__Document text__.
______________________________

This article originally appeared in The Skeptic, Volume 22, Issue 2, from 2012.
As I write, today is June 25th, 2012, and we’re in the middle of the third round of Wimbledon. The big stories this week: for the men, Roger Federer and his quest for a record 15th Open Era Slam singles win; for the women, Michelle Larcher de Brito. Who?
Larcher de Brito is famous for the wrong reason: she is held to be the loudest (and, per shot, longest) shrieker ever in the women’s game, making Maria “Shriekapova” Sharapova sound quiet. She is also, of course, young (16), Portuguese (a surprising rarity on both professional tours), talented, and cute, with a win-loss record for the year of 13-9 and an upwardly mobile ranking of 91 (she finished 2007 in the 300s). But none of that is my point because The Skeptic is not a tennis magazine. My point is that I’m fed up with listening to the BBC say that her shrieks register at 109db on their “gruntmeters”, which, they keep saying, “is only 10db less than a jet plane taking off.”
I don’t know much about sound pressure, but on the basis of the article I painfully wrote a couple of years ago for the Guardian on the subject of noisy computers, I do know that 10db isn’t “only” anything: it’s not a linear measurement but a logarithmic one. Ten decibels difference in a noise is a change of magnitude of a factor of ten. In other words, Larcher de Brito’s shrieks (and they are shrieks, not grunts) are one-tenth as loud as a jet plane taking off. In fact, it’s even less than that, for two reasons. First of all, the BBC hasn’t specified how they’re actually measuring her shrieks: with what measuring device or from what distance. Second of all, tables on the Net give the noise of a jet plane taking off, from 100 feet, as 130db. Which is, if anything, nearly 100 times as loud as Larcher de Brito.
What actually is 109db? A belt-sander, at six inches.
Now, that’s still loud, and if you’re exposed to it continuously without protection you will have hearing damage, but it’s not a jet plane. And my guess is that the effective noise level for spectators outdoors, at some distance, with sound waves spreading and being absorbed by grass, backdrop, and other spectators, is much, much lower. I doubt anyone is going to have to sign up for cochlear implants after sitting through one of her matches, although you probably want to avoid her at indoor tournaments.
But what’s bugging me is the BBC. I know they don’t recruit their tennis commentators from the ranks of physicists and engineers, but in all the hordes of people assigned to fill those 200 hours they broadcast from Wimbledon every year wouldn’t you think one of them might have had a smattering of ability to, you know, look stuff up? I understand the need to make a dramatic statement and all that, but isn’t it more dramatic if it’s actually true? A belt sander at six inches is quite impressively loud enough, I’d have thought.

______________________________

__Information shown__.
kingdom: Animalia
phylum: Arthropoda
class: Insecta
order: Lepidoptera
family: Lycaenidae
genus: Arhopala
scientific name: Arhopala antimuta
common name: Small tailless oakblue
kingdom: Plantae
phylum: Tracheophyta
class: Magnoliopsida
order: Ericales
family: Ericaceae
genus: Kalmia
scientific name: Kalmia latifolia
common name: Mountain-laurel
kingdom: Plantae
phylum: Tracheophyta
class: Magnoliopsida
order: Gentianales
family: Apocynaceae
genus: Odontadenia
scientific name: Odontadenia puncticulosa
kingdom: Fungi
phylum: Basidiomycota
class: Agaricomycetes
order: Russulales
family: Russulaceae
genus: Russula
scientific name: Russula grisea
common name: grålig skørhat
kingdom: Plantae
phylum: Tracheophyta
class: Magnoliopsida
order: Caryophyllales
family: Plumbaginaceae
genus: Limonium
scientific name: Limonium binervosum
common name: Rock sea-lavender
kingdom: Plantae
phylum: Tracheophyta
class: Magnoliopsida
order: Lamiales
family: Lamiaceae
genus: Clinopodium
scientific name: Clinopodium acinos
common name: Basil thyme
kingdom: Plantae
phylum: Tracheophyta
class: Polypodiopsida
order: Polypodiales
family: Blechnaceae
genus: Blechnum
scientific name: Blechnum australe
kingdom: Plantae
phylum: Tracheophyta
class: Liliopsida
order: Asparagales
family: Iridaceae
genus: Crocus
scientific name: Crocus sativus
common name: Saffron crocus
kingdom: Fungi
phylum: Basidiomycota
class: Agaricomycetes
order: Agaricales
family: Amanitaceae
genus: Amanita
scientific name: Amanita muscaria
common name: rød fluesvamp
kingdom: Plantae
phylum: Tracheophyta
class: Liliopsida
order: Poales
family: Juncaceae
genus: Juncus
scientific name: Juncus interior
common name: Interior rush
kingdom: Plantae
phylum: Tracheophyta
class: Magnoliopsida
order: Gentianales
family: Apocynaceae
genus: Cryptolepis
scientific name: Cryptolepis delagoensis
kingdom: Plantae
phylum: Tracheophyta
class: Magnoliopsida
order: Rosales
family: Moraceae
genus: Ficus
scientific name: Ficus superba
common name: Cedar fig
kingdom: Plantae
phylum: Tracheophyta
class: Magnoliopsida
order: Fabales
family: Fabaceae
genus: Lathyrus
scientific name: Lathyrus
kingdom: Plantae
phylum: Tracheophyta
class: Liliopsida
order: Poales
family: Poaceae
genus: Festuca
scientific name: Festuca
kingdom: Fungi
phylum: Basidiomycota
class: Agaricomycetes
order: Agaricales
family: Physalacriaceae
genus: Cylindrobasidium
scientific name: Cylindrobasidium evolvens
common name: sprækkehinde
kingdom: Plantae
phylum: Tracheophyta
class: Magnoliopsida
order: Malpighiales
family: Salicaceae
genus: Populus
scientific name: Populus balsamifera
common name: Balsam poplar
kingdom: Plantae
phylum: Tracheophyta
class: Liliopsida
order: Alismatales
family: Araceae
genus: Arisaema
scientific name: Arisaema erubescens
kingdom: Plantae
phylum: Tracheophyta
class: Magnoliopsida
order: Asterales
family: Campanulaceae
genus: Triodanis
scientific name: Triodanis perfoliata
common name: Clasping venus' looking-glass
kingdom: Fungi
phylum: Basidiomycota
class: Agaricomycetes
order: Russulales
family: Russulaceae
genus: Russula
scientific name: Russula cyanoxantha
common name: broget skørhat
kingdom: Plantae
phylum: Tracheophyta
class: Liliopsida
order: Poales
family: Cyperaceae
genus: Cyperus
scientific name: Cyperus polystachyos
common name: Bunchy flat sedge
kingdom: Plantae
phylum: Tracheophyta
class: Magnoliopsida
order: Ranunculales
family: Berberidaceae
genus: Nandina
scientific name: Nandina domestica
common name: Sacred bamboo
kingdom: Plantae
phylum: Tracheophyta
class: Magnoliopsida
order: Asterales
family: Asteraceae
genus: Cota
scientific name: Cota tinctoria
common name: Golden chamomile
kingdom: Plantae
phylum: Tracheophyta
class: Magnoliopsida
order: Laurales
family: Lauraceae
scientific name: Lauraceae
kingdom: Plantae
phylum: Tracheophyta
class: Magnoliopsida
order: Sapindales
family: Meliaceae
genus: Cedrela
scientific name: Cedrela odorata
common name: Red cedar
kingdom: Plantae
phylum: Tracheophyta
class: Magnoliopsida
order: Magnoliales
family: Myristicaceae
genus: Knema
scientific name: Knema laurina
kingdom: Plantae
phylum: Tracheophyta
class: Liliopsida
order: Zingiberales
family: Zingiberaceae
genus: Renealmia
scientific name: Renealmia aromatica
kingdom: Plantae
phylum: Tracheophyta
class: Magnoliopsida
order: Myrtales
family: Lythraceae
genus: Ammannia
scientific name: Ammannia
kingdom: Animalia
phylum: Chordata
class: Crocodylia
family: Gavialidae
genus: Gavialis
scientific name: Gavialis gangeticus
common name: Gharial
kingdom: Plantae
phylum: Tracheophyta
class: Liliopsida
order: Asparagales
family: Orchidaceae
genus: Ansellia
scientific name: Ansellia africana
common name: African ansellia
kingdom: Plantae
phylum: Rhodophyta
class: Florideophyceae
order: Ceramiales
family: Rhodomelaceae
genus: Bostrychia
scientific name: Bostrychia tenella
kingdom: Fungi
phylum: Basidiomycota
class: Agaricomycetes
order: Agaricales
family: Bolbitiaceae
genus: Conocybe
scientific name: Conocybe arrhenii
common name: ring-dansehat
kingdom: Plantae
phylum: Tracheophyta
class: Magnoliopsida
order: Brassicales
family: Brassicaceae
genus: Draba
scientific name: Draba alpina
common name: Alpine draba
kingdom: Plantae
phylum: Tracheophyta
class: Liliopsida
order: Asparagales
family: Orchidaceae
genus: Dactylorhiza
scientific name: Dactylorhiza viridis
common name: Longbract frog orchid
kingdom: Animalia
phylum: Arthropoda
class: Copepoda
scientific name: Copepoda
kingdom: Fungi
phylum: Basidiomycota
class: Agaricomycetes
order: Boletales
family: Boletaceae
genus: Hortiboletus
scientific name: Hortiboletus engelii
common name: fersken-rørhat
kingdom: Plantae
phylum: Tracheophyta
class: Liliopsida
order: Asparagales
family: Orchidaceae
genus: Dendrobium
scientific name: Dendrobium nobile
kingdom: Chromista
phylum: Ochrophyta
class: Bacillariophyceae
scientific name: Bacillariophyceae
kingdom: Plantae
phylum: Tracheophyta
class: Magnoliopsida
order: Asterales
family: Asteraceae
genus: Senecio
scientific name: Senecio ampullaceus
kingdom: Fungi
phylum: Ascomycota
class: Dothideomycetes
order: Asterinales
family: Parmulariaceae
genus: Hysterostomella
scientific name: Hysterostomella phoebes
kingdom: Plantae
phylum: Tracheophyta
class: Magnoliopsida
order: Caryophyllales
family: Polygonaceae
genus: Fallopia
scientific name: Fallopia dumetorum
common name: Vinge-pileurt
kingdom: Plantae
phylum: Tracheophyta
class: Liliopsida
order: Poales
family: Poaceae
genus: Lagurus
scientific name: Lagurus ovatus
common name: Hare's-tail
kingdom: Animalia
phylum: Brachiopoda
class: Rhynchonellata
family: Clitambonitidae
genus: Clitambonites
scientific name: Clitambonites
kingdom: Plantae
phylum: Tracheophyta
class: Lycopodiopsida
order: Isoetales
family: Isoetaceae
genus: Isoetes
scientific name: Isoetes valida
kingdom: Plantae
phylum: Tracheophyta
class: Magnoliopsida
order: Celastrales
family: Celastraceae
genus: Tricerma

______________________________

__Exercise directions__.
Retype everything in the article on tennis shrieking and decibels from "What actually is" down to "at indoor tournaments.", keeping every word and mark unchanged. The data has nothing to do with the article.

__Response to the exercise__.
What actually is 109db? A belt-sander, at six inches.
Now, that’s still loud, and if you’re exposed to it continuously without protection you will have hearing damage, but it’s not a jet plane. And my guess is that the effective noise level for spectators outdoors, at some distance, with sound waves spreading and being absorbed by grass, backdrop, and other spectators, is much, much lower. I doubt anyone is going to have to sign up for cochlear implants after sitting through one of her matches, although you probably want to avoid her at indoor tournaments.